___ Records supplied ___

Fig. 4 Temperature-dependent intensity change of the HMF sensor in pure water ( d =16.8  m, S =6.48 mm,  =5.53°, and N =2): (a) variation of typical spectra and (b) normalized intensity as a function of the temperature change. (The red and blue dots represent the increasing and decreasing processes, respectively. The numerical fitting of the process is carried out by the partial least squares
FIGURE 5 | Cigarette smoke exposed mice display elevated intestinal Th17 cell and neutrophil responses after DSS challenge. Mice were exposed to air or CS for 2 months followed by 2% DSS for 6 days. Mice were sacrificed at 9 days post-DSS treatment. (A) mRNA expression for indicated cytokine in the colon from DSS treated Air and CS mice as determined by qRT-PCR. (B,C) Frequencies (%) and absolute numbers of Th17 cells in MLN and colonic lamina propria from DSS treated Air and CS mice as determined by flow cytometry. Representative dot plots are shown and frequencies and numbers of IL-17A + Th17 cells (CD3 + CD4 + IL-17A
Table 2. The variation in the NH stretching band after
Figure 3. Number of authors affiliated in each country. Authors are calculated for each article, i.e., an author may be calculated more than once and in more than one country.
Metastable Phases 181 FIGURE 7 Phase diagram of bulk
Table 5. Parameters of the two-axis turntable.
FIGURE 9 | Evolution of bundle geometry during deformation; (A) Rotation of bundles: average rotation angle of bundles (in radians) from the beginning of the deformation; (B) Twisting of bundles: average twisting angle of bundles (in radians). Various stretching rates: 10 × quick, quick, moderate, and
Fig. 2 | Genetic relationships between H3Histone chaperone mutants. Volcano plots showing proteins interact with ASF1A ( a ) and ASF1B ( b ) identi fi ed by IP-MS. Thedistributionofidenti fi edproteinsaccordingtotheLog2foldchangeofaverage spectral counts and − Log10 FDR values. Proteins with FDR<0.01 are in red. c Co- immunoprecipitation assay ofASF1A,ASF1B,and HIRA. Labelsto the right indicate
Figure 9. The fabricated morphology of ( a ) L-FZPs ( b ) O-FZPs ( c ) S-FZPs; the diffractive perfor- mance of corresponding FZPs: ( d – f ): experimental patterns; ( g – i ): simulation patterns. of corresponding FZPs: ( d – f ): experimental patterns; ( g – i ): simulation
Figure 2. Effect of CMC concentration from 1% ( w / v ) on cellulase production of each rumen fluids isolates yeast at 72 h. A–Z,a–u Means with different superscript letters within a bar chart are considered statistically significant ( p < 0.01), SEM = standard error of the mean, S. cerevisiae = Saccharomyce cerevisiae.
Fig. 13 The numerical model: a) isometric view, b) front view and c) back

___

◆ Goal of the exercise
Restating the data word for word is the whole task.

◆ Exercise response
Fig. 4 Temperature-dependent intensity change of the HMF sensor in pure water ( d =16.8  m, S =6.48 mm,  =5.53°, and N =2): (a) variation of typical spectra and (b) normalized intensity as a function of the temperature change. (The red and blue dots represent the increasing and decreasing processes, respectively. The numerical fitting of the process is carried out by the partial least squares
FIGURE 5 | Cigarette smoke exposed mice display elevated intestinal Th17 cell and neutrophil responses after DSS challenge. Mice were exposed to air or CS for 2 months followed by 2% DSS for 6 days. Mice were sacrificed at 9 days post-DSS treatment. (A) mRNA expression for indicated cytokine in the colon from DSS treated Air and CS mice as determined by qRT-PCR. (B,C) Frequencies (%) and absolute numbers of Th17 cells in MLN and colonic lamina propria from DSS treated Air and CS mice as determined by flow cytometry. Representative dot plots are shown and frequencies and numbers of IL-17A + Th17 cells (CD3 + CD4 + IL-17A
Table 2. The variation in the NH stretching band after
Figure 3. Number of authors affiliated in each country. Authors are calculated for each article, i.e., an author may be calculated more than once and in more than one country.
Metastable Phases 181 FIGURE 7 Phase diagram of bulk
Table 5. Parameters of the two-axis turntable.
FIGURE 9 | Evolution of bundle geometry during deformation; (A) Rotation of bundles: average rotation angle of bundles (in radians) from the beginning of the deformation; (B) Twisting of bundles: average twisting angle of bundles (in radians). Various stretching rates: 10 × quick, quick, moderate, and
Fig. 2 | Genetic relationships between H3Histone chaperone mutants. Volcano plots showing proteins interact with ASF1A ( a ) and ASF1B ( b ) identi fi ed by IP-MS. Thedistributionofidenti fi edproteinsaccordingtotheLog2foldchangeofaverage spectral counts and − Log10 FDR values. Proteins with FDR<0.01 are in red. c Co- immunoprecipitation assay ofASF1A,ASF1B,and HIRA. Labelsto the right indicate
Figure 9. The fabricated morphology of ( a ) L-FZPs ( b ) O-FZPs ( c ) S-FZPs; the diffractive perfor- mance of corresponding FZPs: ( d – f ): experimental patterns; ( g – i ): simulation patterns. of corresponding FZPs: ( d – f ): experimental patterns; ( g – i ): simulation
Figure 2. Effect of CMC concentration from 1% ( w / v ) on cellulase production of each rumen fluids isolates yeast at 72 h. A–Z,a–u Means with different superscript letters within a bar chart are considered statistically significant ( p < 0.01), SEM = standard error of the mean, S. cerevisiae = Saccharomyce cerevisiae.
Fig. 13 The numerical model: a) isometric view, b) front view and c) back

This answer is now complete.